== WHAT YOU WILL DO ==
Reply solely with the number of lines, in the records underneath, that include the word "read".

== THE DATA ==
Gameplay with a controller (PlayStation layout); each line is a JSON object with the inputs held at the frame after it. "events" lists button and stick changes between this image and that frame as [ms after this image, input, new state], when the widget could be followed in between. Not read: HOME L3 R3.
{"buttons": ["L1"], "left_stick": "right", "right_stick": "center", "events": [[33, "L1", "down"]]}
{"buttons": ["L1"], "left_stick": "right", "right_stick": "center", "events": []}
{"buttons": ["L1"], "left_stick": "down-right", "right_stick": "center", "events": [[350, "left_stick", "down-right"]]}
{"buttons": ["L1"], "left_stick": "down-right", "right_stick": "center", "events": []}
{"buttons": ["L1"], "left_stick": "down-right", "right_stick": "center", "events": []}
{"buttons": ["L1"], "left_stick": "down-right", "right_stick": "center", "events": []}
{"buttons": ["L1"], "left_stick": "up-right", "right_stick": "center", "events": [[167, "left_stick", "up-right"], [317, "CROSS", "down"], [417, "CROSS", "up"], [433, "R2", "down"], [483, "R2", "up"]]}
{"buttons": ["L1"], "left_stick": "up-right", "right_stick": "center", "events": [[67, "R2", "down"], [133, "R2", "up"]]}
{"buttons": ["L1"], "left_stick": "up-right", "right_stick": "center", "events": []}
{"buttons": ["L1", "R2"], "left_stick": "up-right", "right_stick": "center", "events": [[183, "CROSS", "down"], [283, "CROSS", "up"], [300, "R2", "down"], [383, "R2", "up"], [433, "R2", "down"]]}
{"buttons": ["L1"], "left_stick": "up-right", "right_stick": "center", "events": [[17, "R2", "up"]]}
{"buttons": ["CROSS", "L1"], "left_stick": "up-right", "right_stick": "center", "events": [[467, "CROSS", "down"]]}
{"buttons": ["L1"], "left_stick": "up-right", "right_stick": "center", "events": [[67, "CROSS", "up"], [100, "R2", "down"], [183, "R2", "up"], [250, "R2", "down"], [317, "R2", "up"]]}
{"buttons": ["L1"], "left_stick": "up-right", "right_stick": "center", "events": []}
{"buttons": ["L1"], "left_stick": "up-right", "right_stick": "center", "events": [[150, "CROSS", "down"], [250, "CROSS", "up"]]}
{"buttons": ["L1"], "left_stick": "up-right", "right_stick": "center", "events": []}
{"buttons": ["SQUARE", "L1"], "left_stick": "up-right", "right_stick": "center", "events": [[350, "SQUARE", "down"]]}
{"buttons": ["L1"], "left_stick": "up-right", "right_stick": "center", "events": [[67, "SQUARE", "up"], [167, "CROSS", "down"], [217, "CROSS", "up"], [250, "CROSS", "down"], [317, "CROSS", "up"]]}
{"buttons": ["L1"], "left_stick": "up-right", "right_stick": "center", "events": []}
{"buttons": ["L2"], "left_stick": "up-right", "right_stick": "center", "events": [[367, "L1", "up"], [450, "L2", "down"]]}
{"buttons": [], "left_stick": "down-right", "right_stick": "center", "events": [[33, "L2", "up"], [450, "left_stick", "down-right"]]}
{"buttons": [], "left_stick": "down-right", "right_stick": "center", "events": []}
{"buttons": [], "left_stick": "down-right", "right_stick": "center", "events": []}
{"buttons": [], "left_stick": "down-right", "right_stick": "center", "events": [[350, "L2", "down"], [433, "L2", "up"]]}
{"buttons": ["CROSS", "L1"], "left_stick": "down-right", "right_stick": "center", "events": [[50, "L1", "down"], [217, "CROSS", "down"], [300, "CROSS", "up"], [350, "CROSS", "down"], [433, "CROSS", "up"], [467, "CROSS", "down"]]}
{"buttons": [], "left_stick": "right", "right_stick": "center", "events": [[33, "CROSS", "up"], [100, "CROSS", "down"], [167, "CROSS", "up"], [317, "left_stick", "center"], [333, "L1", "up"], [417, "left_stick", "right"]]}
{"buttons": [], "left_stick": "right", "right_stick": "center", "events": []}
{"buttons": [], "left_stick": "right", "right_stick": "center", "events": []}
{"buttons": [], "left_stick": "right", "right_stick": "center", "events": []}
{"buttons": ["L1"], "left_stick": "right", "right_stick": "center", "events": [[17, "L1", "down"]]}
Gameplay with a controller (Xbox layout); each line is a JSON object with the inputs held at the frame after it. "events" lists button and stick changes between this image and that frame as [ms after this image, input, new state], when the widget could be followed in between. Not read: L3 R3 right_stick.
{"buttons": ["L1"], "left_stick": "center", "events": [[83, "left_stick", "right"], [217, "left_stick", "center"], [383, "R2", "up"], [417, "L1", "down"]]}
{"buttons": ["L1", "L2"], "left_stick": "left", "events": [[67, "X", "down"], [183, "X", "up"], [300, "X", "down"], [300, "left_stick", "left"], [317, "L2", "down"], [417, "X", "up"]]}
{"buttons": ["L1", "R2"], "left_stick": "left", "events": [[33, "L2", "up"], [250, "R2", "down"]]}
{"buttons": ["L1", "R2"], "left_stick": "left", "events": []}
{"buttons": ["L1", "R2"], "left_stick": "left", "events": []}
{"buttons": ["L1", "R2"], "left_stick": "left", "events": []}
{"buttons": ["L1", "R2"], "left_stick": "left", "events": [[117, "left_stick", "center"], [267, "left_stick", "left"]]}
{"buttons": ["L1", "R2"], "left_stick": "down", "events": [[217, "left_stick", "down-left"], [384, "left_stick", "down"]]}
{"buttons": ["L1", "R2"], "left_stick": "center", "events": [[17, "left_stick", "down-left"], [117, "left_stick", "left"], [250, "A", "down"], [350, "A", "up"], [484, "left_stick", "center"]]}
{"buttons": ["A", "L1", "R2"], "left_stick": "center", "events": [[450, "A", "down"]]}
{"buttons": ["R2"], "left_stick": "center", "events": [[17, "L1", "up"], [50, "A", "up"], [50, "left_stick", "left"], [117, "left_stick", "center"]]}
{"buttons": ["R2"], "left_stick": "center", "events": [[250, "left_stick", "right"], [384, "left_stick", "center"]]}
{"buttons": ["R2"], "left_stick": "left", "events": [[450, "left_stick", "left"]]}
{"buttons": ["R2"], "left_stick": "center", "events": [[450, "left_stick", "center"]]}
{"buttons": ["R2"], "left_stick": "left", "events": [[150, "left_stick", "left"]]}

== EXERCISE RESPONSE ==
2